The recent publication by Koen Andries, et al. (1) (see Current Literature of this issue, p. 43), describing the extraordinary anti-tuberculosis activity of the new diarylquinoline "R207910" from Johnson and Johnson, may bode well for several of the mycobacterioses including leprosy. Basic studies had revealed mutations in resistant isolates of Mycobacterium tuberculosis and M. smegmatis that mapped to an ATPase that is involved with ion transport. Interestingly, this protein had not previously been proposed as a drug target although it is apparently essential for in vitro growth and has little sequence homology with its human counterpart.
Might this compound or compound class be of value in the treatment of leprosy? The broad spectrum activity of R207910 against a range of mycobacteria (but not of nonmycobacterial species) suggests that it will likely be active against the leprosy bacillus as well. In addition, the M. tuberculosis and M. leprae ATPase proteins share 92.6% identity, again suggesting that the latter may well be highly susceptible. The long half-life and ability to shorten the treatment duration required for organ sterilization in M. tuberculosis-infected mice suggests that, should the spectrum of activity extend to M. leprae, this compound (or compound class) may help shorten the duration of leprosy treatment as well. Combinations containing R207910, a rifamycin and a fluoroquinolone-all of which appear to be both bactericidal and to have the ability to eliminate some percentage of persistent mycobacteria-may dramatically shorten treatment duration in both tuberculosis and leprosy, even in patients with a relatively high bacterial loads.
Of course much of this speculation regarding leprosy can be put to rest by a few well designed in vitro and in vivo experiments with M. leprae.

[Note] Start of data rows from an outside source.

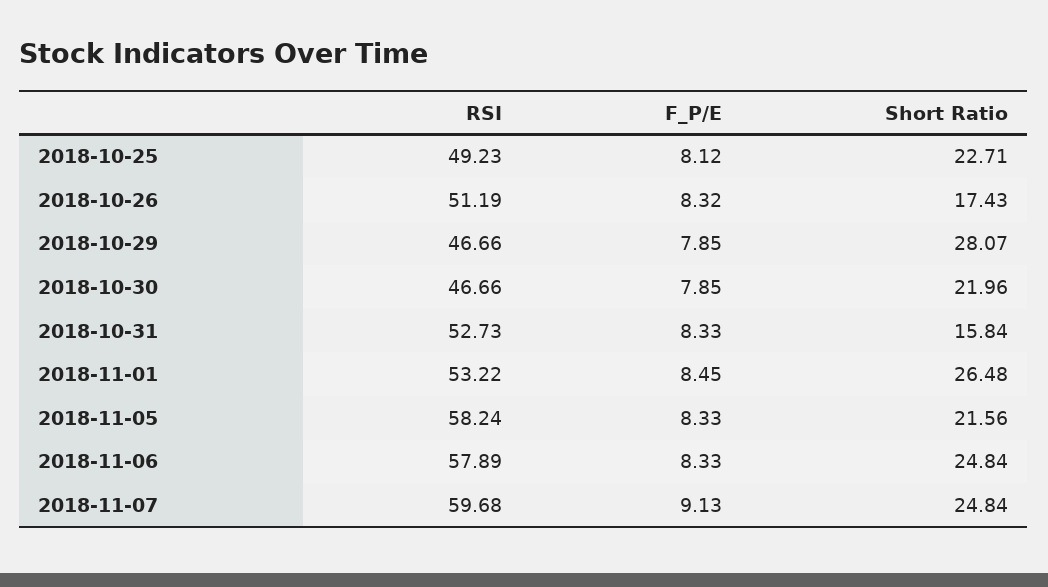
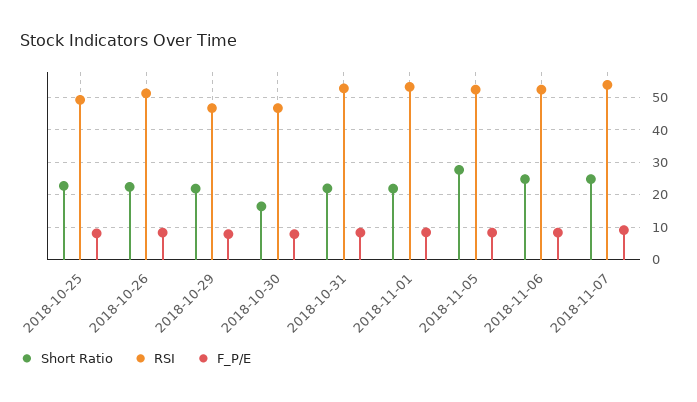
  {
    "RSI": {
      "2018-10-25": 49.23,
      "2018-10-26": 51.19,
      "2018-10-29": 46.66,
      "2018-10-30": 46.66,
      "2018-10-31": 52.73,
      "2018-11-01": 53.22,
-     "2018-11-05": 58.24,
+     "2018-11-05": 52,
-     "2018-11-06": 57.89,
+     "2018-11-06": 52,
-     "2018-11-07": 59.68
+     "2018-11-07": 54
    },
    "F_P/E": {
      "2018-10-25": 8.12,
      "2018-10-26": 8.32,
      "2018-10-29": 7.85,
      "2018-10-30": 7.85,
      "2018-10-31": 8.33,
      "2018-11-01": 8.45,
      "2018-11-05": 8.33,
      "2018-11-06": 8.33,
      "2018-11-07": 9.13
    },
    "Short Ratio": {
      "2018-10-25": 22.71,
-     "2018-10-26": 17.43,
+     "2018-10-26": 22,
-     "2018-10-29": 28.07,
+     "2018-10-29": 22,
-     "2018-10-30": 21.96,
+     "2018-10-30": 16,
-     "2018-10-31": 15.84,
+     "2018-10-31": 22,
-     "2018-11-01": 26.48,
+     "2018-11-01": 22,
-     "2018-11-05": 21.56,
+     "2018-11-05": 28,
      "2018-11-06": 24.84,
      "2018-11-07": 24.84
    }
  }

While a phase I clinical trial has looked promising, the ultimate clinical utility in tuberculosis and in leprosy and other mycobacterioses can only be determined following phase II/III studies in these diseases.

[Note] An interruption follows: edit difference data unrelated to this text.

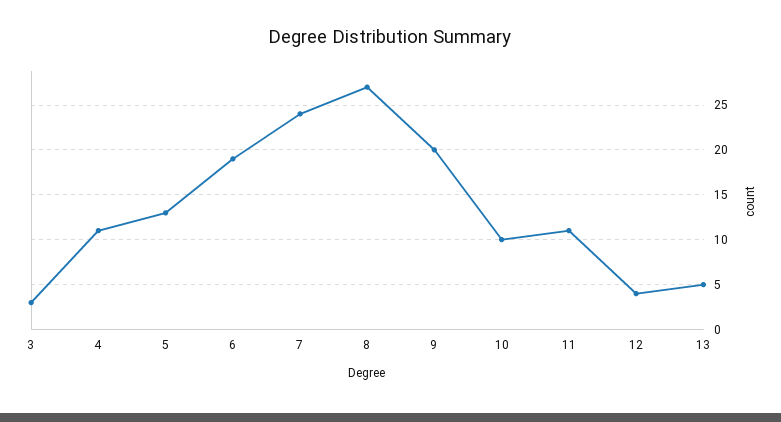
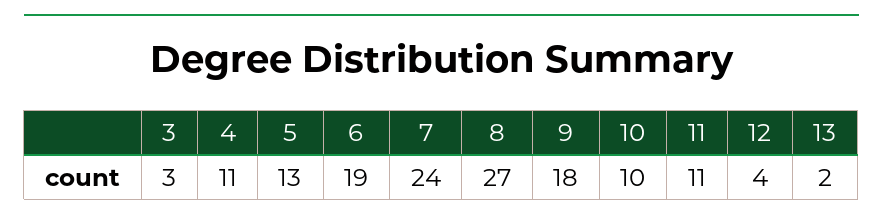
  {
    "3": 3,
    "4": 11,
    "5": 13,
    "6": 19,
    "7": 24,
    "8": 27,
-   "9": 20,
+   "9": 18,
    "10": 10,
    "11": 11,
    "12": 4,
-   "13": 5
+   "13": 2
  }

- Scott Franzblau, Ph.D., Professor
Institute of Tuberculosis Research
University of Illinois Abraham Lincoln
School of Medicine
Chicago, Ill. USA
REFERENCES
1. ANDRIES, K., P. VERHASSELT, J. GUILLEMONT, H. W. GOHLMANN, J. M. NEEFS, H. WINKLER, J. VAN GESTEL, P. TIMMERMAN, M. ZHU, E. LEE, P. WILLIAMS, D. DE CHAFFOY, E. HUITRIC, S. HOFFNER, E. CAMBAU, C. TRUFFOT-PERNOT, N. LOUNIS, and V. JARLIER. A diarylquinoline drug active on the ATP synthase of Mycobacterium tuberculosis. Sciencexpress 10(2004)1126/science.1106753.